The Nigerian National Petroleum Company Limited (NNPCL) said Thursday it is no longer the sole supplier of petroleum products in the country.
The NNPCL posted this via its verified Twitter handle on Thursday.
The announcement came after the Nigerian regulatory agency said it is fast-tracking the process of issuing oil marketers licenses to import petroleum products.
The Nigerian Midstream and Downstream Petroleum Regulatory Authority (NMDPRA) had on Wednesday said petroleum marketers will from July this year start the importation of petroleum products into the country.
The agency’s Chief Executive, Farouk Ahmed, who disclosed this while addressing journalists shortly after a meeting with oil marketers on Wednesday, said NNPCL was the sole importer of petroleum motor spirit (PMS) in the past.
But with the advent of the removal of subsidy on that product, Mr Ahmed said it is necessary to open the way to other interested parties that want to import so long as they meet the requirements and the regulations of the Petroleum Industry Act (PIA).
He explained that NNPCL had agreed to reduce its petrol import volume to give room for other players in the industry, and any marketer licensed to import petroleum products must comply with set guidelines.
Mr Ahmed said NNPCL is going to be drawing down on their importation from being the sole importer to bringing in about 30 – 40 per cent maximum in line with the provision of the Federal Competition and Consumer Protection Commission (FCCPC) regulation which says that nobody should exceed 40 per cent of the market share.
“The importing market is already open. We have to follow the regulations so we roll out very user-friendly policies. Some of them (marketers) have already started putting their applications in place because we don’t want to create a gap,” Mr Ahmed said.
“We are processing licenses. Already, three oil marketers will from July this year start importing petroleum products into the country. So these are some of the very interesting things that we have received.”
President Bola Tinubu had, in his inaugural address on 29 May, announced the removal of fuel subsidy—the stance he had also maintained in his campaign as a candidate during the election.
Following the announcement, the NNPCL directed its outlets nationwide to sell fuel between N480 and N570 per litre, an almost 200 per cent increase from the initial price below N200.
The hike immediately triggered an increase in transportation fares and prices of goods and services by various percentages.
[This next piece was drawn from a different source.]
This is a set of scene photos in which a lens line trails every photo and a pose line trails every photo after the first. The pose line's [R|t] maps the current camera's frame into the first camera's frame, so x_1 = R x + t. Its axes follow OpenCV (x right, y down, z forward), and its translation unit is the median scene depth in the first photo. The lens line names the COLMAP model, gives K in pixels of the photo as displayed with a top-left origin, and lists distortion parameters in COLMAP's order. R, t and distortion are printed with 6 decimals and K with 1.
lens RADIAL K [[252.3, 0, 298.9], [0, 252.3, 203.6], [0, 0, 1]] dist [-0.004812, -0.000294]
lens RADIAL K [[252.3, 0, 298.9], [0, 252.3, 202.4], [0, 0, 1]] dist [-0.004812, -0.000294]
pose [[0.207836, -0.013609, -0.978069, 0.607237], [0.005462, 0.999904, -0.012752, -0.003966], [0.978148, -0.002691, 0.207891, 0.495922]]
Last Monday, the Nigerian Labour Congress (NLC) and the Trade Union Congress (TUC) said they would no longer proceed with the nationwide strike planned for Wednesday.
The decision came after a meeting between the federal government and the labour unions at the Presidential Villa, Abuja.
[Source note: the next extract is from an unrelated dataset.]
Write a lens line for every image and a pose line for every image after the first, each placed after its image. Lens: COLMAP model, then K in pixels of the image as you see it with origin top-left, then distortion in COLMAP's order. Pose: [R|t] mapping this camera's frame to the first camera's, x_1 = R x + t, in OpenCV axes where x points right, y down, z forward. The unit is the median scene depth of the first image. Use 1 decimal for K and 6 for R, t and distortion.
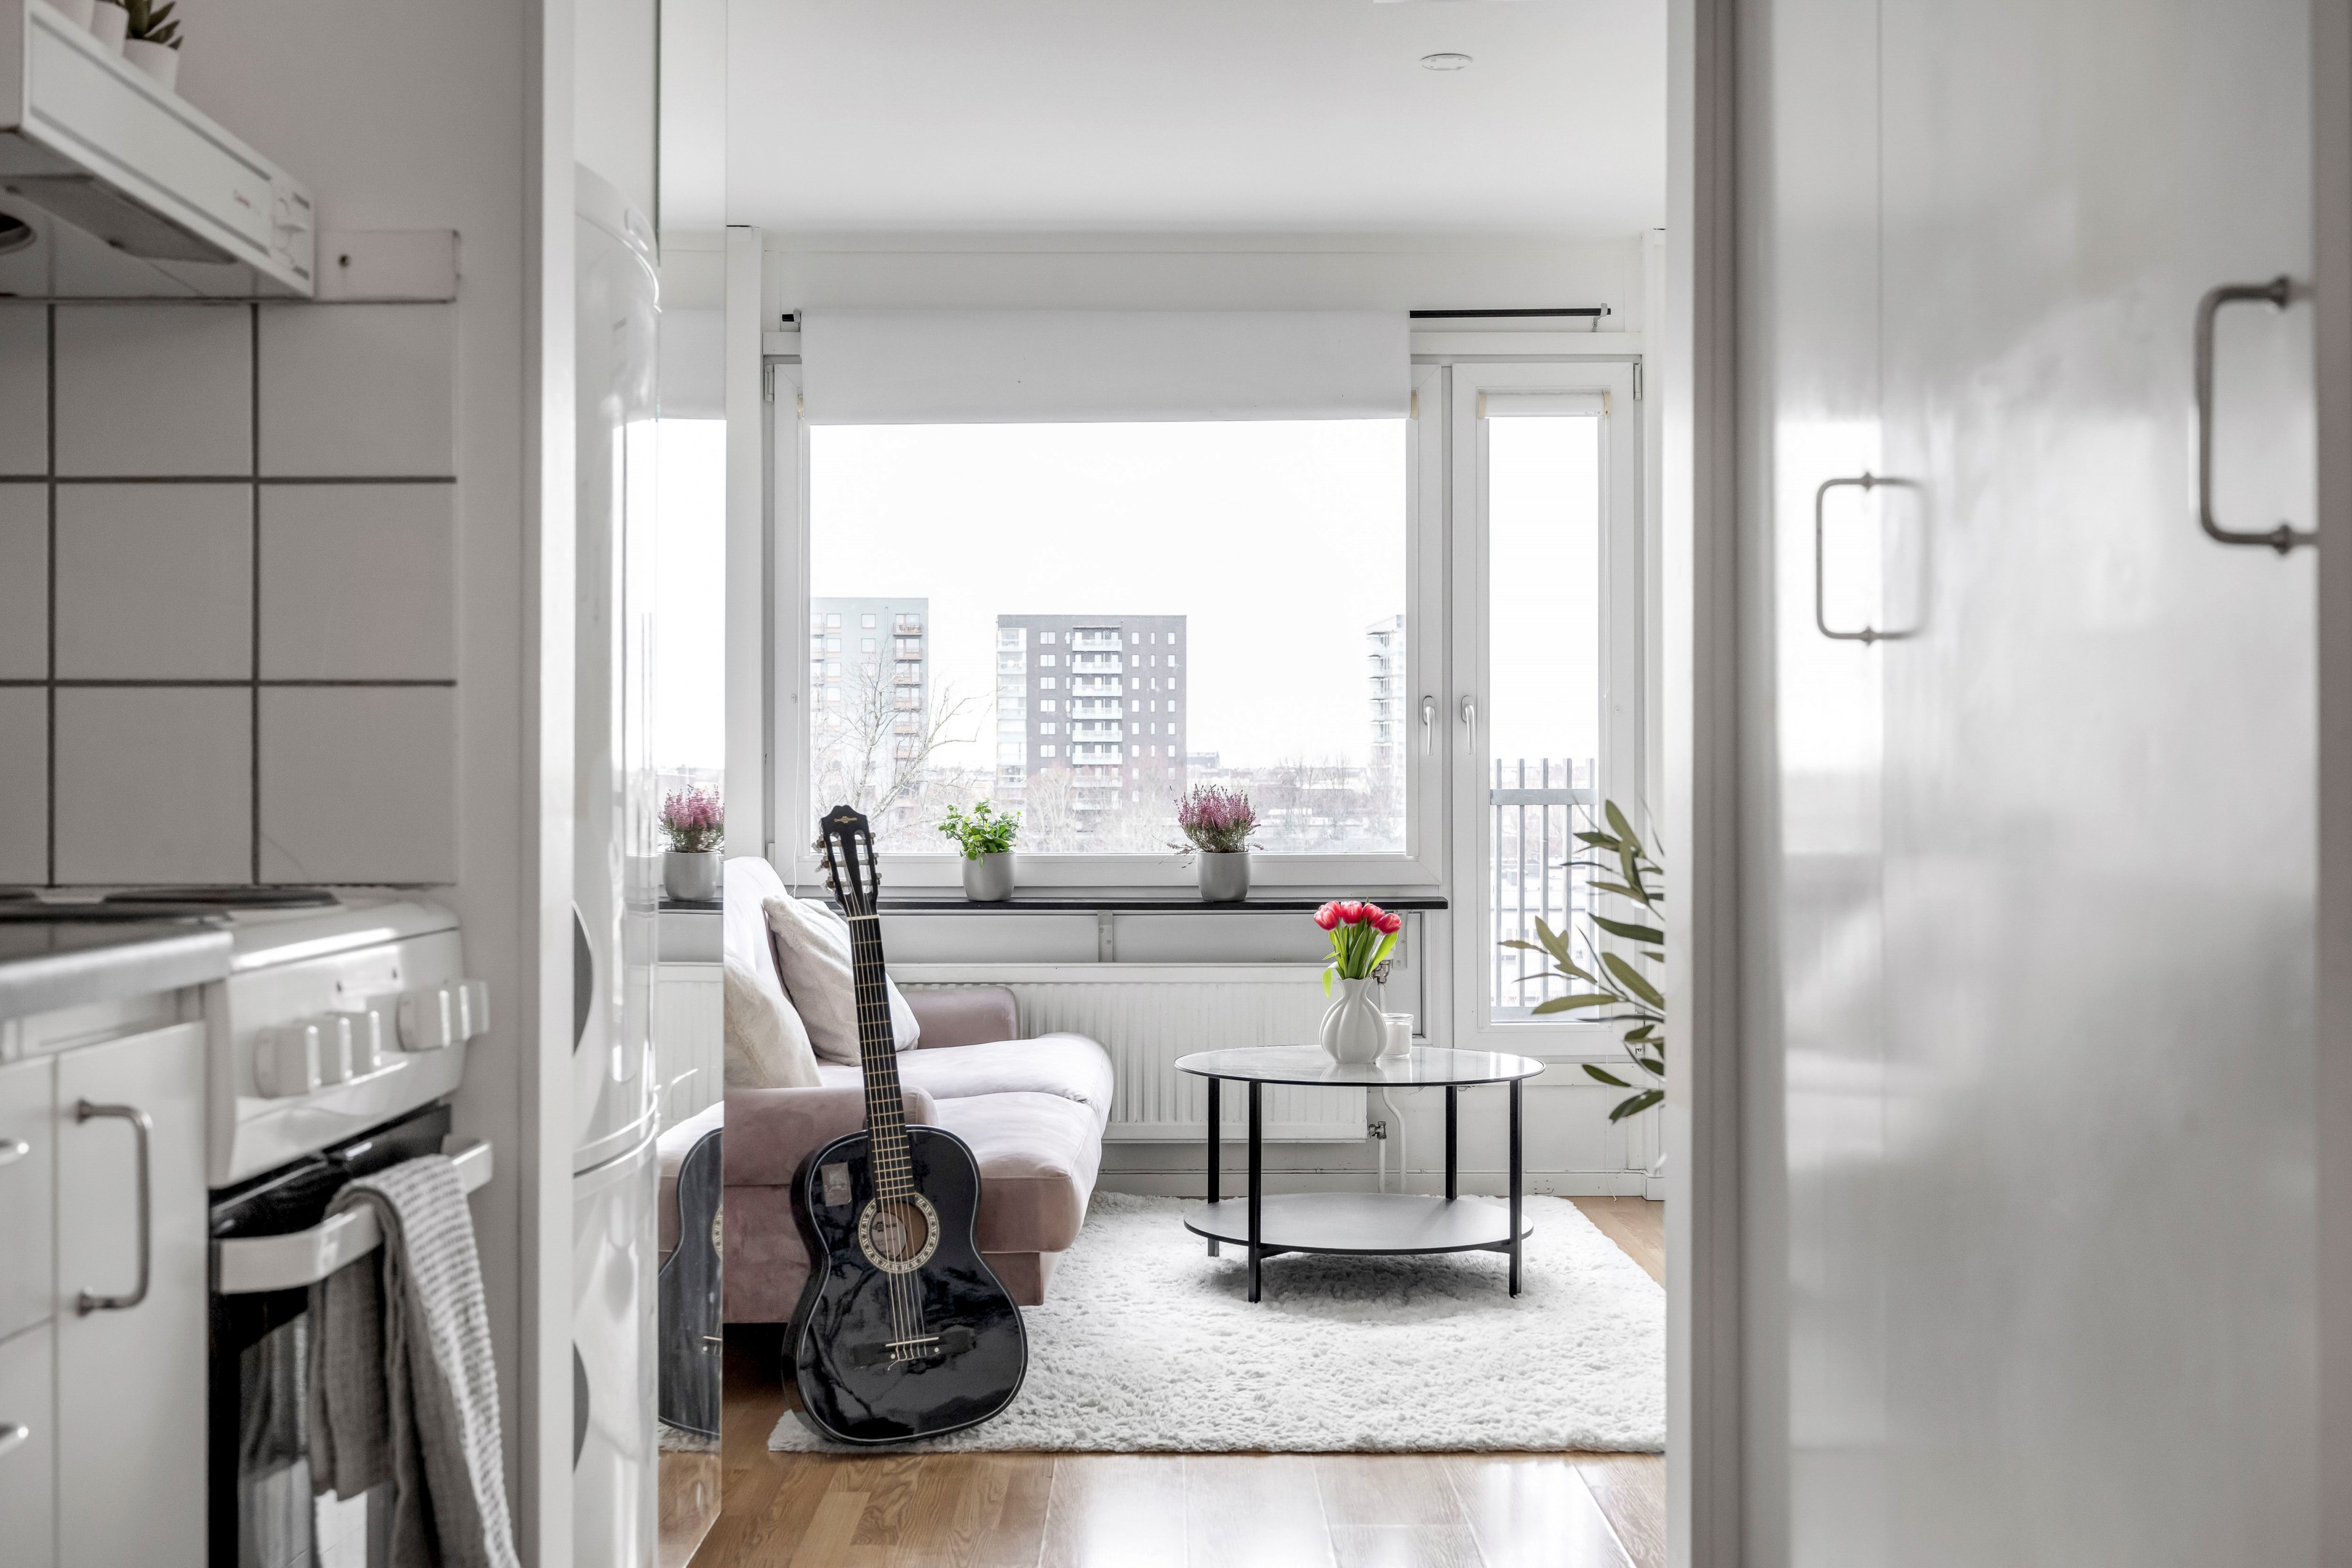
lens RADIAL K [[2505.9, 0, 1179.0], [0, 2505.9, 782.1], [0, 0, 1]] dist [-0.002319, 0.000000]
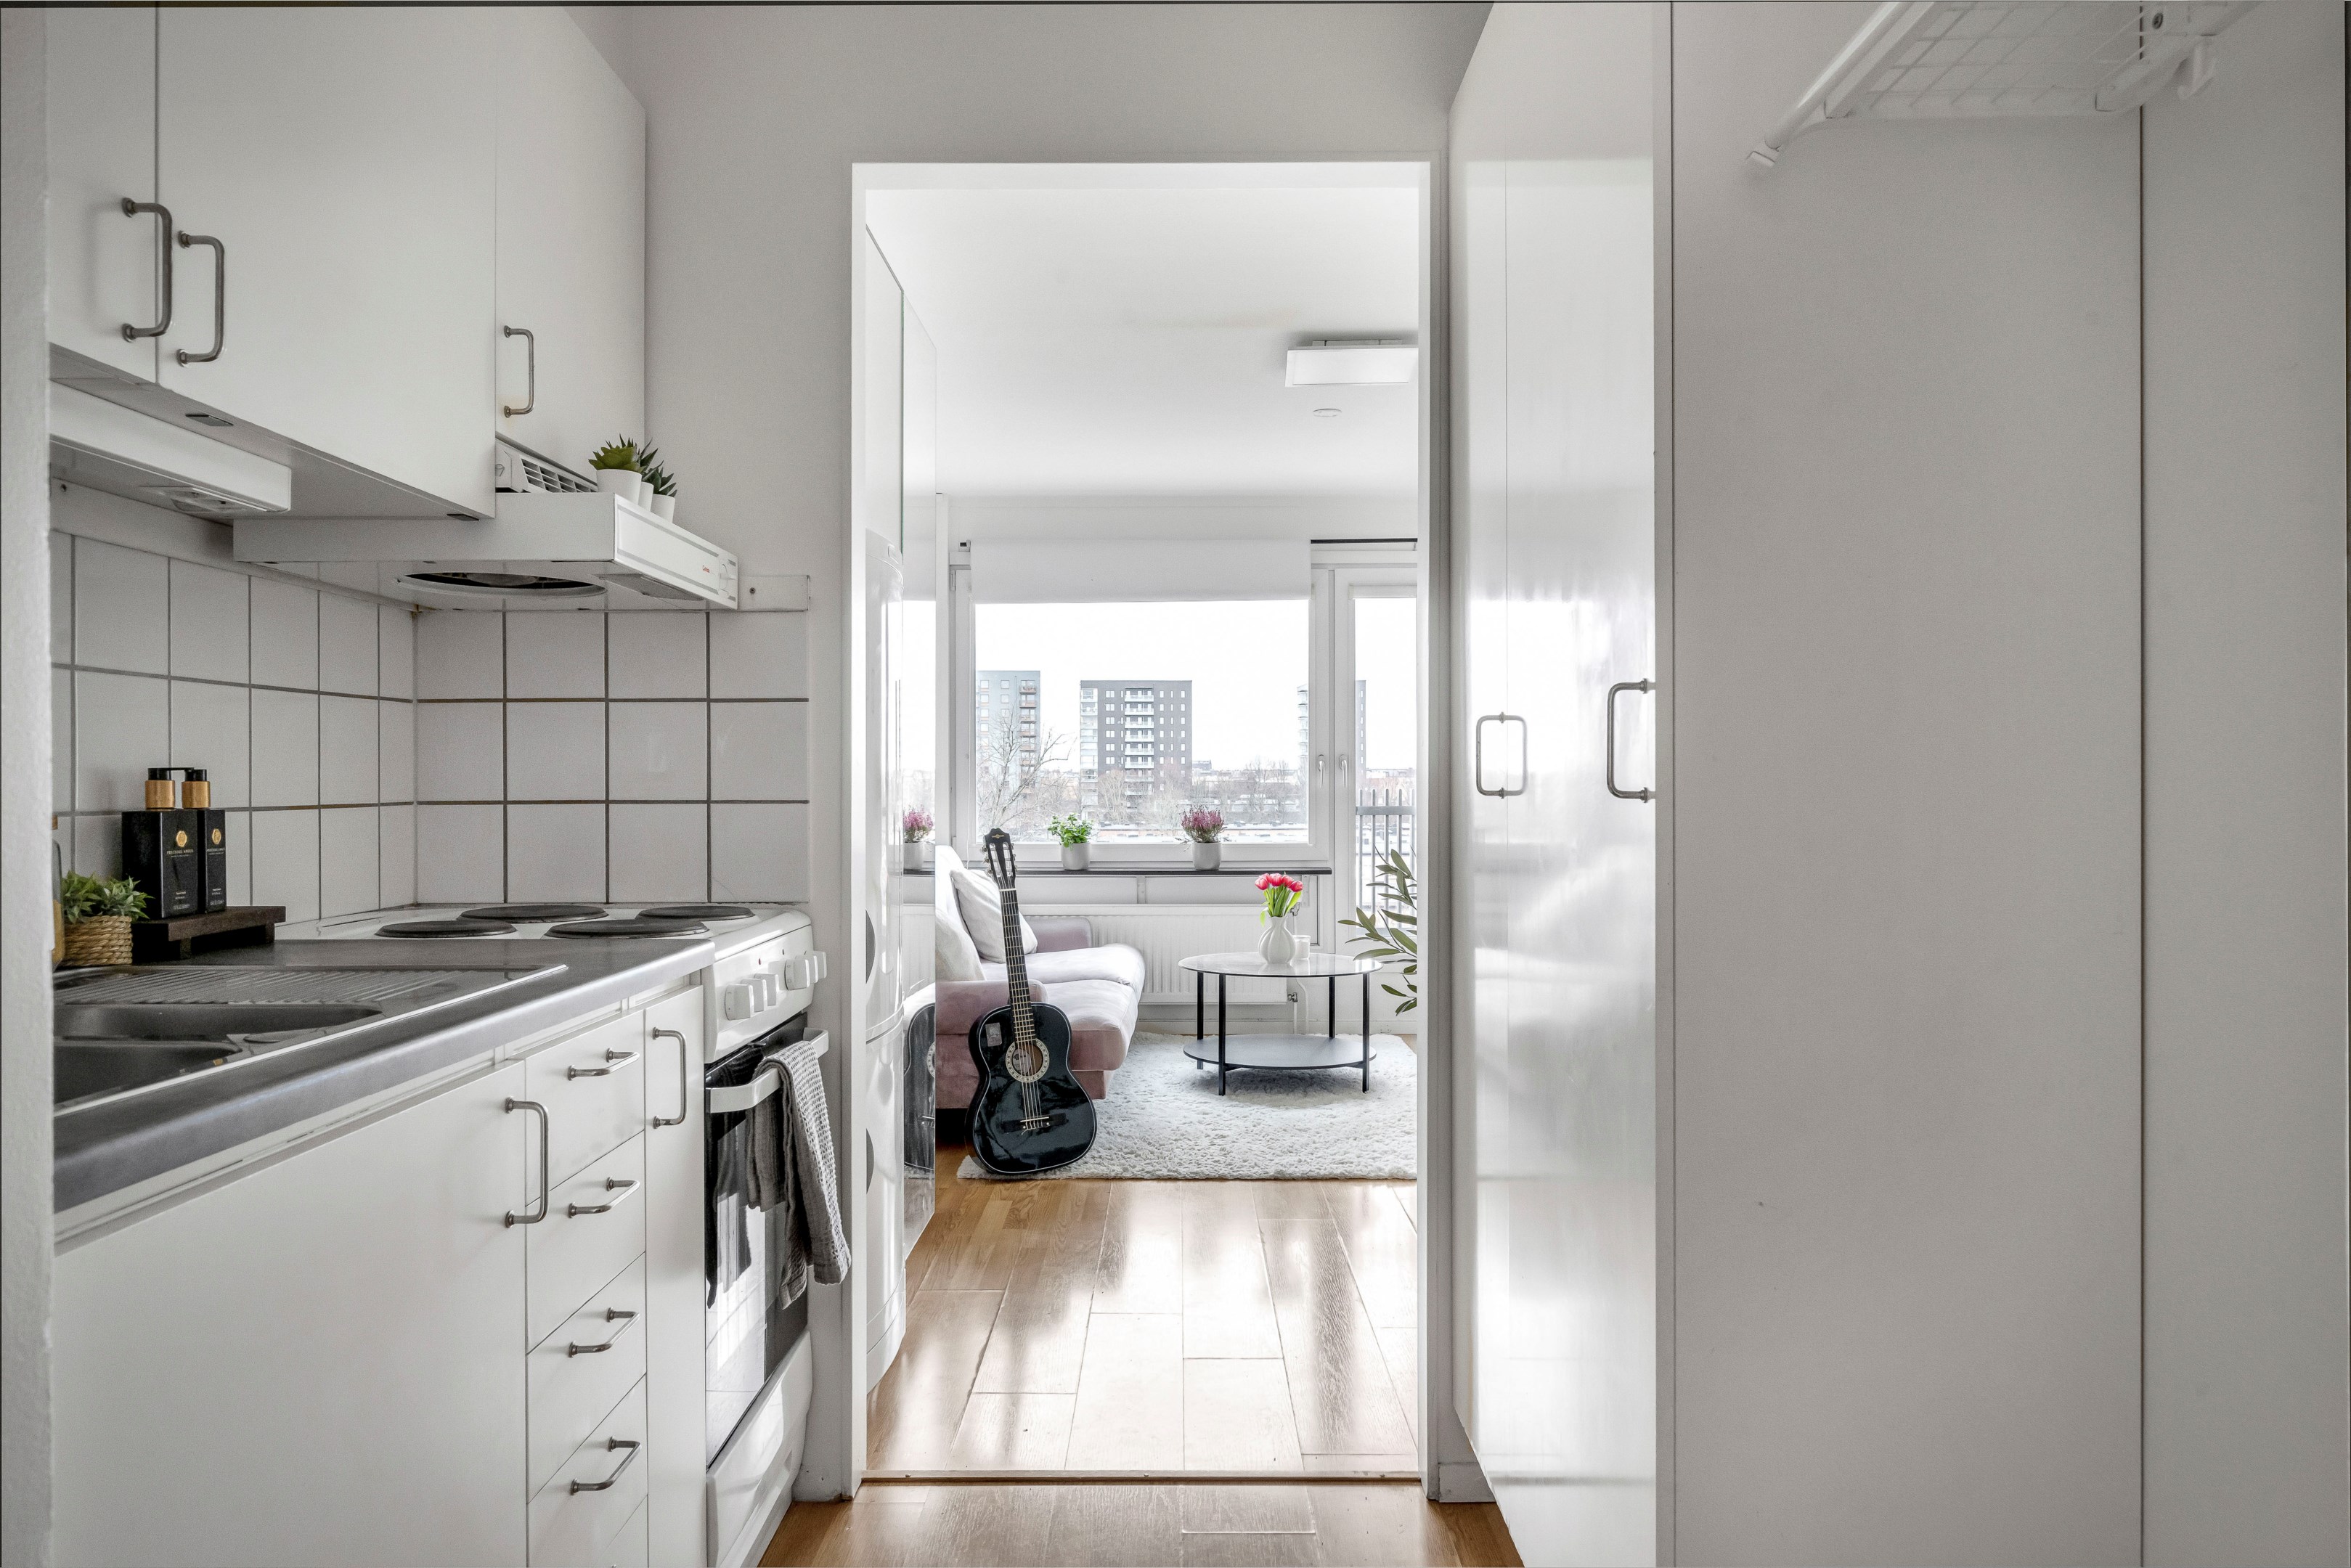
lens RADIAL K [[1496.1, 0, 1170.0], [0, 1496.1, 789.3], [0, 0, 1]] dist [0.001146, 0.001463]
pose [[0.999915, -0.001009, -0.013033, 0.008201], [0.001174, 0.999919, 0.012640, -0.034095], [0.013019, -0.012655, 0.999835, -0.101262]]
The Nigerian government has repeatedly said the subsidy on petrol was unsustainable due to the amount spent. Over N4 trillion was used to subsidise petrol last year, more than the government spent on education and healthcare combined.
This year, the immediate past government of Muhammadu Buhari only provided budgetary allocation for petrol subsidy until 30 June after saying it would leave the incoming administration to make a final decision on the matter.
Critics of the fuel subsidy removal argue that it will further weaken the purchasing power of Nigerians and impoverish more citizens in a country where almost half of the population is poor.